During an interview yesterday on a talk radio program, Kentucky Governor Matt Bevin said violent video games are partly responsible for mass shootings such as this week's in Parkland, Florida which killed 17 people and wounded 14 more.
Photo by Scott Olson via Getty Images
"Guns are not the problem; we have a cultural problem in America," Bevin said on The Leland Conway Show Thursday morning local time, as noted by Ars Technca. The governor went on to cite other factors he believed to be responsible for the dramatic increase in mass shootings, including mental illness and side-effects of prescribed medications. He also pointed to American society having lost its "moral compass" before arriving at violent video games and the "culture of death" he believes they help celebrate.
"There are video games that, yes, are listed for mature audiences, but kids play them and everybody knows it, and there's nothing to prevent the child from playing them," he said. "They celebrate the slaughtering of people. There are games that literally replicate and give people the ability to score points for doing the very same thing that these students are doing inside of schools, where you get extra points for finishing someone off who's lying there begging for their life."
These are quote-unquote video games, and they're forced down our throats under the guise of protected speech. It's garbage. It's the same as pornography. They have desensitised people to the value of human life, to the dignity of women, to the dignity of human decency.
Conway, the host, followed up by asking if the governor was calling for a ban on violent video games or just urging parents to pay more attention. "I think we need to start by having an honest question about what value any of these things have," Bevin said.
Why do we need a video game, for example, that encourages people to kill people? Whether it's lyrics, whether it's TV shows, whether it's movies, I'm asking the producers of these products, these video games and these movies, ask yourselves what redemptive value, other than shock value, other than the hope you'll make a couple of bucks off it. At what price? At what price?
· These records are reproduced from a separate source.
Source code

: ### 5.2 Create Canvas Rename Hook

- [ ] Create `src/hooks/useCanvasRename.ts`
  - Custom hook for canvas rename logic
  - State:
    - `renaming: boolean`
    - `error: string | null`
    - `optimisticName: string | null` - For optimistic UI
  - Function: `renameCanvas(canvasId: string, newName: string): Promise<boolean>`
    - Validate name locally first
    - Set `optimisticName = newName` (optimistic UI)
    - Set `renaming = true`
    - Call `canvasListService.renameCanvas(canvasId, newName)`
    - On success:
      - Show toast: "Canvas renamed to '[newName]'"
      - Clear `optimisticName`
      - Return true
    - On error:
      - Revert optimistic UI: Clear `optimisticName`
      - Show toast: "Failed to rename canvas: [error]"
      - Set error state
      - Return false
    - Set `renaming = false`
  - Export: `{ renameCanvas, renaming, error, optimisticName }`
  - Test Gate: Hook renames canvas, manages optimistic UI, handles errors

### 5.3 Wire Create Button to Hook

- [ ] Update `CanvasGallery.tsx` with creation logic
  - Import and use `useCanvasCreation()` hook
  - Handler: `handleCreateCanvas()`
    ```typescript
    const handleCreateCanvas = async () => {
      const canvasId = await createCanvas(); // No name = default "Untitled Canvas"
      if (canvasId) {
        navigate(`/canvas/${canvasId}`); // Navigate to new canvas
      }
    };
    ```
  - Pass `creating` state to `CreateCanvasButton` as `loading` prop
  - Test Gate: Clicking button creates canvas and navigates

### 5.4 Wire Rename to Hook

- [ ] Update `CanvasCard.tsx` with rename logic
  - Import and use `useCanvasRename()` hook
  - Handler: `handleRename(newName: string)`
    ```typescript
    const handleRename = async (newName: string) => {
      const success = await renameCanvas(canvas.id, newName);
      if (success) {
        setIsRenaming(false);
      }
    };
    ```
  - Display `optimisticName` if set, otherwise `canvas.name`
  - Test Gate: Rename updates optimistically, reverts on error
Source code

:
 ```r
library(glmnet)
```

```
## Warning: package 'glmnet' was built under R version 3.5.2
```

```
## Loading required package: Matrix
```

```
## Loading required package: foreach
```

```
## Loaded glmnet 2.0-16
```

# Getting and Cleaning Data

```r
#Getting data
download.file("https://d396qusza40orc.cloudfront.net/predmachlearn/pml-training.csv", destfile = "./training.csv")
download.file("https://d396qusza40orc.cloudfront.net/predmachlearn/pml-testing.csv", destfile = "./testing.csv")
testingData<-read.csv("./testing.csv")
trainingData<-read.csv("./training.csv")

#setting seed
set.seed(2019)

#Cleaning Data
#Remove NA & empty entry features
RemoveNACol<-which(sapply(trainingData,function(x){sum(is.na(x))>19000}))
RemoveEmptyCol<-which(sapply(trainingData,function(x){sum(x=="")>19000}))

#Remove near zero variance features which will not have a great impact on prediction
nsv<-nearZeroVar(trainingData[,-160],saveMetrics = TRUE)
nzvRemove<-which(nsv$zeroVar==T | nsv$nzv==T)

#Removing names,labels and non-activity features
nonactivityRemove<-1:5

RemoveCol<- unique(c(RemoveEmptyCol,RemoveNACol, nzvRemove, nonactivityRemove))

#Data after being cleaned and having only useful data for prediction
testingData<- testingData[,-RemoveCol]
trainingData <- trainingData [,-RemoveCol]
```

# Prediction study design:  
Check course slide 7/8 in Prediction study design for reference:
His rationale for blaming violent video games and other media was that guns haven't changed while our culture has. "The gun is not the problem," Bevin said at the beginning of his interview. "When we were young… people after Christmas would bring their guns to school and show it off to their friends." He mentioned shotguns and .22 Long Rifles specifically, both of which are much different than the AR-15-style rifle Nikolas Cruz used to massacre students.
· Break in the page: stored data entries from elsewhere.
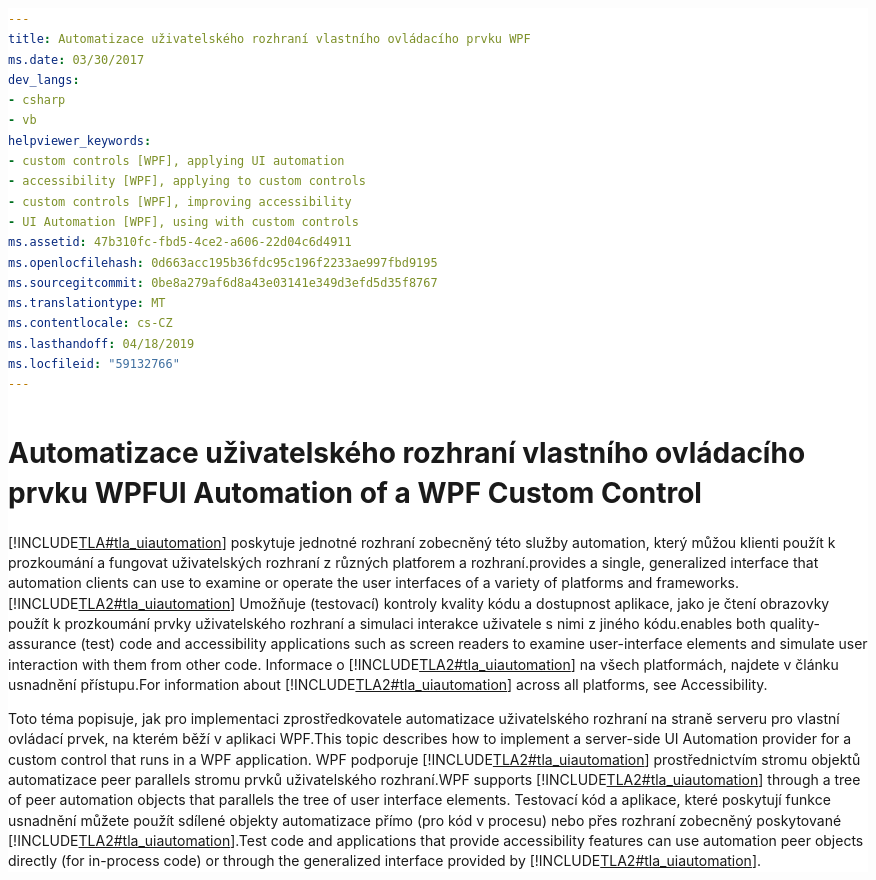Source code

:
```yaml
---
title: Automatizace uživatelského rozhraní vlastního ovládacího prvku WPF
ms.date: 03/30/2017
dev_langs:
- csharp
- vb
helpviewer_keywords:
- custom controls [WPF], applying UI automation
- accessibility [WPF], applying to custom controls
- custom controls [WPF], improving accessibility
- UI Automation [WPF], using with custom controls
ms.assetid: 47b310fc-fbd5-4ce2-a606-22d04c6d4911
ms.openlocfilehash: 0d663acc195b36fdc95c196f2233ae997fbd9195
ms.sourcegitcommit: 0be8a279af6d8a43e03141e349d3efd5d35f8767
ms.translationtype: MT
ms.contentlocale: cs-CZ
ms.lasthandoff: 04/18/2019
ms.locfileid: "59132766"
---
```

# <a name="ui-automation-of-a-wpf-custom-control"></a><span data-ttu-id="dfa14-102">Automatizace uživatelského rozhraní vlastního ovládacího prvku WPF</span><span class="sxs-lookup"><span data-stu-id="dfa14-102">UI Automation of a WPF Custom Control</span></span>
[!INCLUDE[TLA#tla_uiautomation](../../../../includes/tlasharptla-uiautomation-md.md)] <span data-ttu-id="dfa14-103">poskytuje jednotné rozhraní zobecněný této služby automation, který můžou klienti použít k prozkoumání a fungovat uživatelských rozhraní z různých platforem a rozhraní.</span><span class="sxs-lookup"><span data-stu-id="dfa14-103">provides a single, generalized interface that automation clients can use to examine or operate the user interfaces of a variety of platforms and frameworks.</span></span> [!INCLUDE[TLA2#tla_uiautomation](../../../../includes/tla2sharptla-uiautomation-md.md)] <span data-ttu-id="dfa14-104">Umožňuje (testovací) kontroly kvality kódu a dostupnost aplikace, jako je čtení obrazovky použít k prozkoumání prvky uživatelského rozhraní a simulaci interakce uživatele s nimi z jiného kódu.</span><span class="sxs-lookup"><span data-stu-id="dfa14-104">enables both quality-assurance (test) code and accessibility applications such as screen readers to examine user-interface elements and simulate user interaction with them from other code.</span></span> <span data-ttu-id="dfa14-105">Informace o [!INCLUDE[TLA2#tla_uiautomation](../../../../includes/tla2sharptla-uiautomation-md.md)] na všech platformách, najdete v článku usnadnění přístupu.</span><span class="sxs-lookup"><span data-stu-id="dfa14-105">For information about [!INCLUDE[TLA2#tla_uiautomation](../../../../includes/tla2sharptla-uiautomation-md.md)] across all platforms, see Accessibility.</span></span>  
  
 <span data-ttu-id="dfa14-106">Toto téma popisuje, jak pro implementaci zprostředkovatele automatizace uživatelského rozhraní na straně serveru pro vlastní ovládací prvek, na kterém běží v aplikaci WPF.</span><span class="sxs-lookup"><span data-stu-id="dfa14-106">This topic describes how to implement a server-side UI Automation provider for a custom control that runs in a WPF application.</span></span> <span data-ttu-id="dfa14-107">WPF podporuje [!INCLUDE[TLA2#tla_uiautomation](../../../../includes/tla2sharptla-uiautomation-md.md)] prostřednictvím stromu objektů automatizace peer parallels stromu prvků uživatelského rozhraní.</span><span class="sxs-lookup"><span data-stu-id="dfa14-107">WPF supports [!INCLUDE[TLA2#tla_uiautomation](../../../../includes/tla2sharptla-uiautomation-md.md)] through a tree of peer automation objects that parallels the tree of user interface elements.</span></span> <span data-ttu-id="dfa14-108">Testovací kód a aplikace, které poskytují funkce usnadnění můžete použít sdílené objekty automatizace přímo (pro kód v procesu) nebo přes rozhraní zobecněný poskytované [!INCLUDE[TLA2#tla_uiautomation](../../../../includes/tla2sharptla-uiautomation-md.md)].</span><span class="sxs-lookup"><span data-stu-id="dfa14-108">Test code and applications that provide accessibility features can use automation peer objects directly (for in-process code) or through the generalized interface provided by [!INCLUDE[TLA2#tla_uiautomation](../../../../includes/tla2sharptla-uiautomation-md.md)].</span></span>  
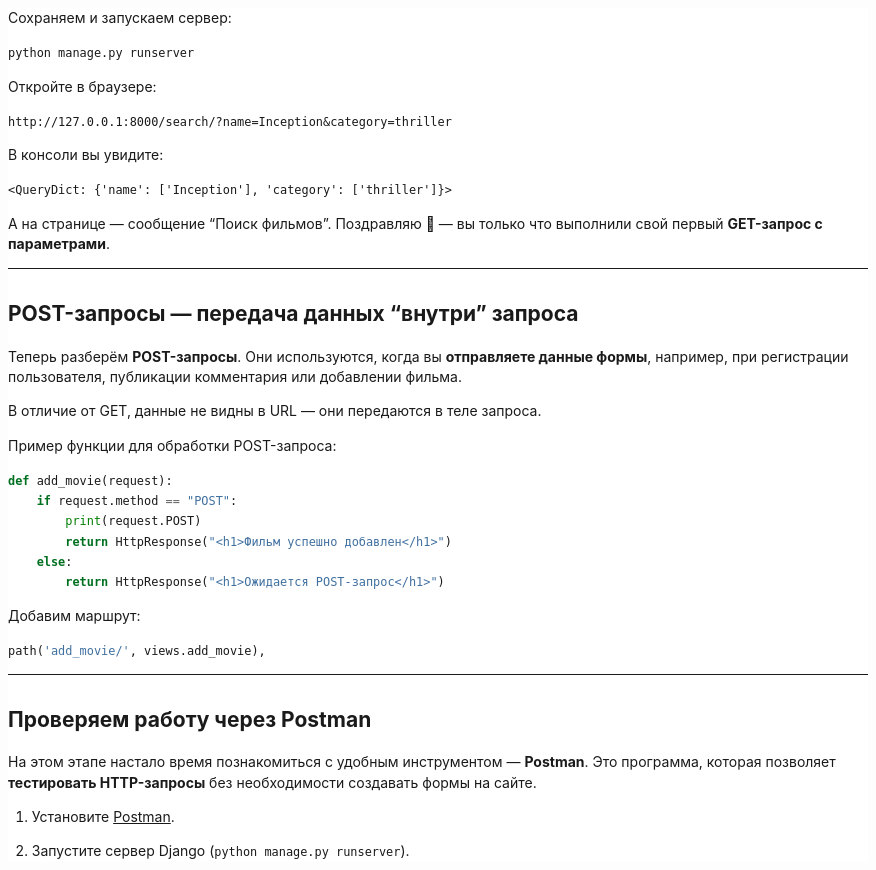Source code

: Сохраняем и запускаем сервер:

```bash
python manage.py runserver
```

Откройте в браузере:

```
http://127.0.0.1:8000/search/?name=Inception&category=thriller
```

В консоли вы увидите:

```
<QueryDict: {'name': ['Inception'], 'category': ['thriller']}>
```

А на странице — сообщение “Поиск фильмов”.
Поздравляю 🎉 — вы только что выполнили свой первый **GET-запрос с параметрами**.

---

## POST-запросы — передача данных “внутри” запроса

Теперь разберём **POST-запросы**.
Они используются, когда вы **отправляете данные формы**, например, при регистрации пользователя, публикации комментария или добавлении фильма.

В отличие от GET, данные не видны в URL — они передаются в теле запроса.

Пример функции для обработки POST-запроса:

```python
def add_movie(request):
    if request.method == "POST":
        print(request.POST)
        return HttpResponse("<h1>Фильм успешно добавлен</h1>")
    else:
        return HttpResponse("<h1>Ожидается POST-запрос</h1>")
```

Добавим маршрут:

```python
path('add_movie/', views.add_movie),
```

---

## Проверяем работу через Postman

На этом этапе настало время познакомиться с удобным инструментом — **Postman**.
Это программа, которая позволяет **тестировать HTTP-запросы** без необходимости создавать формы на сайте.

1. Установите [Postman](https://www.postman.com/downloads/).

2. Запустите сервер Django (`python manage.py runserver`).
The governor also said the number of guns in the US hasn't changed, but as a 2012 study by the US Congressional Research Service found, there are roughly twice as many guns per capita in the United States now as there were in 1968, the year after Bevin was born. The governor's office did not immediately respond to a request for comment by Kotaku.
Bevin is no stranger to saying controversial things in the wake of mass shooting tragedies. After last October's shooting in Las Vegas, the most deadly in recent history, the governor tweeted "To all those political opportunists who are seizing on the tragedy in Las Vegas to call for more gun regs... You can't regulate evil…"
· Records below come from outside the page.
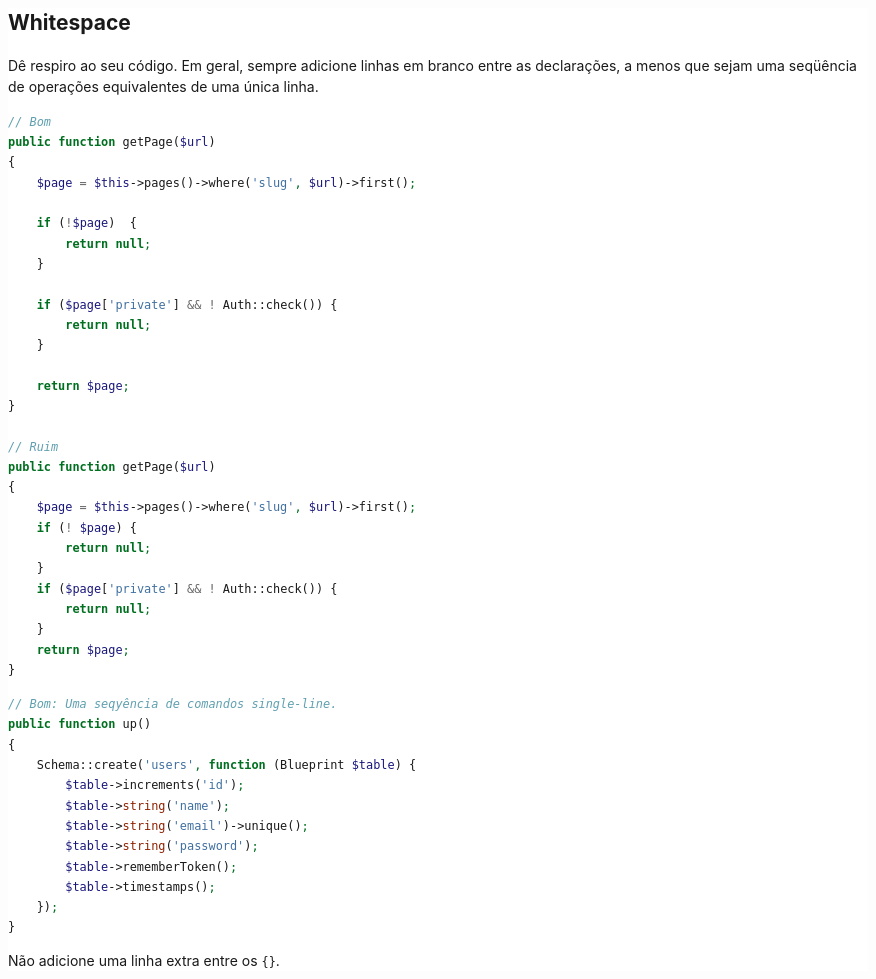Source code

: ## Whitespace

Dê respiro ao seu código. Em geral, sempre adicione linhas em branco entre as declarações, a menos que sejam uma seqüência de operações equivalentes de uma única linha.

```php
// Bom
public function getPage($url)
{
    $page = $this->pages()->where('slug', $url)->first();

    if (!$page)  {
        return null;
    }

    if ($page['private'] && ! Auth::check()) {
        return null;
    }

    return $page;
}

// Ruim
public function getPage($url)
{
    $page = $this->pages()->where('slug', $url)->first();
    if (! $page) {
        return null;
    }
    if ($page['private'] && ! Auth::check()) {
        return null;
    }
    return $page;
}
```

```php
// Bom: Uma seqyência de comandos single-line.
public function up()
{
    Schema::create('users', function (Blueprint $table) {
        $table->increments('id');
        $table->string('name');
        $table->string('email')->unique();
        $table->string('password');
        $table->rememberToken();
        $table->timestamps();
    });
}
```

Não adicione uma linha extra entre os `{}`.
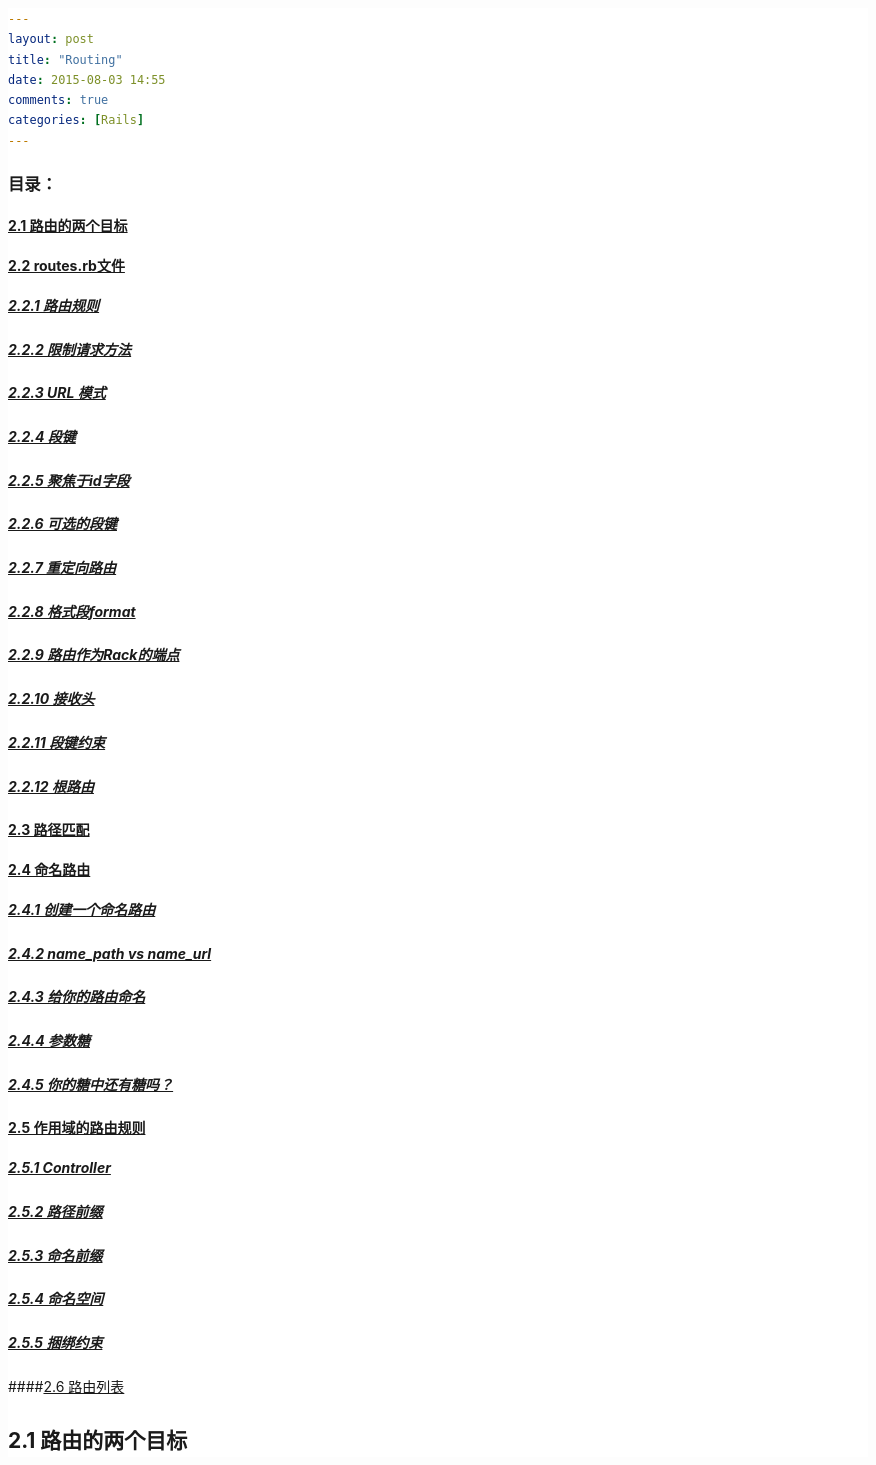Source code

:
 ```yaml
---
layout: post
title: "Routing"
date: 2015-08-03 14:55
comments: true
categories: [Rails]
---
```


### 目录：
#### [2.1 路由的两个目标](#2.1)
#### [2.2 routes.rb文件](#2.2)
##### [2.2.1 路由规则](#2.2.1)
##### [2.2.2 限制请求方法](#2.2.2)
##### [2.2.3 URL 模式](#2.2.3)
##### [2.2.4 段键](#2.2.4)
##### [2.2.5 聚焦于id字段](#2.2.5)
##### [2.2.6 可选的段键](#2.2.6)
##### [2.2.7 重定向路由](#2.2.7)
##### [2.2.8 格式段format](#2.2.8)
##### [2.2.9 路由作为Rack的端点](#2.2.9)
##### [2.2.10 接收头](#2.2.10)
##### [2.2.11 段键约束](#2.2.11)
##### [2.2.12 根路由](#2.2.12)
#### [2.3 路径匹配](#2.3)
#### [2.4 命名路由](#2.4)
##### [2.4.1 创建一个命名路由](#2.4.1)
##### [2.4.2 name_path vs name_url](#2.4.2)
##### [2.4.3 给你的路由命名](#2.4.3)
##### [2.4.4 参数糖](#2.4.4)
##### [2.4.5 你的糖中还有糖吗？](#2.4.5)
#### [2.5 作用域的路由规则](#2.5)
##### [2.5.1 Controller](#2.5.1)
##### [2.5.2 路径前缀](#2.5.2)
##### [2.5.3 命名前缀](#2.5.3)
##### [2.5.4 命名空间](#2.5.4)
##### [2.5.5 捆绑约束](#2.5.5)
####[2.6 路由列表](#2.6)


<h2 id='2.1'>2.1 路由的两个目标</h2>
Incidentally, disbarred Florida attorney Jack Thompson, a long-time opponent of violent video games, recently sent the governor a letter in the wake of Kentucky's own school shooting case last month. Thompson was eager to provide his services in helping to investigate how video games were involved in that violent tragedy, something he had tried to do after the Heath High School shooting from 1997. Representing the parents of three victims, he filed a $US130 million ($164 million) lawsuit against companies ranging from Time Warner to Nintendo. The case was eventually dismissed in 2002.